-- TAREA 1 --
Indica si cada afirmación concuerda con el pasaje sobre el cine católico que aparece a continuación: (a) la película es una adaptación de una novela de Richard Llewellyn; (b) el autor presenta The sun shines bright como otra película de John Ford que también es cine católico; (c) la historia de terror se narra mostrando emociones negativas de los personajes. Responde sí o no a cada una y cita textualmente las palabras del pasaje que lo deciden.
-- TAREA 2 --
Reproduce sin cambios todo el pasaje sobre el cine católico que va desde "Y aquí llega" hasta "de los mismos.", ambos incluidos.

-- PASAJE ORIGINAL --
%%
Injusticia y alegría en el cine católico: How green was my valley (John Ford, 1941)


Vuelvo, una vez más, a revisar una película que me fascina, por su ambivalencia y opacidad: How green was my valley (John Ford, 1941). En una primera aproximación superficial, se trata, en efecto, de una característica producción de calidad de la época de Darryl F. Zanuck, adaptación de una novela de Richard Llewellyn. No obstante, en otra ulterior, un tanto más atenta a la película misma, nos hallamos ante una película repleta de características escenas de John Ford: celebraciones comunitarias, canciones, exaltación emocional, instantes de (buscada) sublimidad,...

Una tercera aproximación posible a la película va más allá, para poner de manifiesto -como ya he hecho en una ocasión anterior- su notable ambigüedad emocional: una historia de terror que, sin embargo, aparece narrada (a través de esas características escenas líricas propias del cine de Ford) a través de la mostración de un conjunto de emociones positivas que experimentan los personajes en cada momento terrible que les acaece.

Y aquí llega mi hipótesis explicativa: en el fondo, How green was muy valley es (como, de otra manera, también lo es otra película del mismo John Ford: The sun shines bright) un ejemplo prototípico de cine católico. En el sentido más propio de la expresión: aquel en el que la historia narrada y la forma expresiva que adopta la narración coinciden en exaltar coherentemente los valores morales y existenciales propios de la ideología católica, sin desviarse de los mismos.

Me explico. Generalmente, cuando se habla de cine religioso, de cine cristiano o de cine católico, solemos en pensar en un cierto tipo de cine cargado de retórica: de exaltación del poder religioso, o aun del poder de los profetas, santos, dioses o demás personajes de la ideología católica. Se trata de un cine esencialmente hagiográfico: biopics que narran historias de caída y redención, de lucha y triunfo, de personajes (tanto da que se trate de Jesucristo, de Francisco de Asís o de algún papa) destinados a ser quienes llegaron a ser.
%%
-- REGISTROS EXTRAÍDOS --
%%
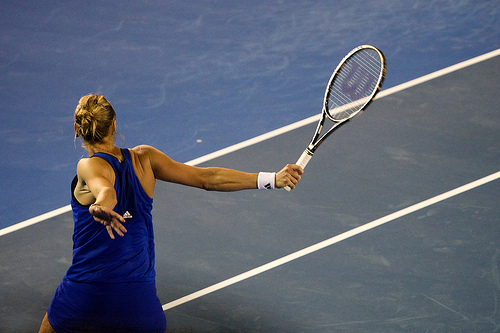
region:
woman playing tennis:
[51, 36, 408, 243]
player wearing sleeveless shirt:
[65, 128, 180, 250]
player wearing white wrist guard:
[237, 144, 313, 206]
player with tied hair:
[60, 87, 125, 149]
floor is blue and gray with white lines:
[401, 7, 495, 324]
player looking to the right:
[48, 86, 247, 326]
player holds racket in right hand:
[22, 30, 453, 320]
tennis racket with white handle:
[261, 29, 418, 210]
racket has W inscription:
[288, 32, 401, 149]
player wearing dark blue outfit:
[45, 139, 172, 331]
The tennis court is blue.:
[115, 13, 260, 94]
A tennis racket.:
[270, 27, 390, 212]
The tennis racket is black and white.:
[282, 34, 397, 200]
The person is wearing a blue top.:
%%
-- SOLUCIÓN 1 --
(a) Sí: "adaptación de una novela de Richard Llewellyn".
(b) Sí: "como, de otra manera, también lo es otra película del mismo John Ford: The sun shines bright".
(c) No: "a través de la mostración de un conjunto de emociones positivas que experimentan los personajes en cada momento terrible que les acaece".

-- SOLUCIÓN 2 --
Y aquí llega mi hipótesis explicativa: en el fondo, How green was muy valley es (como, de otra manera, también lo es otra película del mismo John Ford: The sun shines bright) un ejemplo prototípico de cine católico. En el sentido más propio de la expresión: aquel en el que la historia narrada y la forma expresiva que adopta la narración coinciden en exaltar coherentemente los valores morales y existenciales propios de la ideología católica, sin desviarse de los mismos.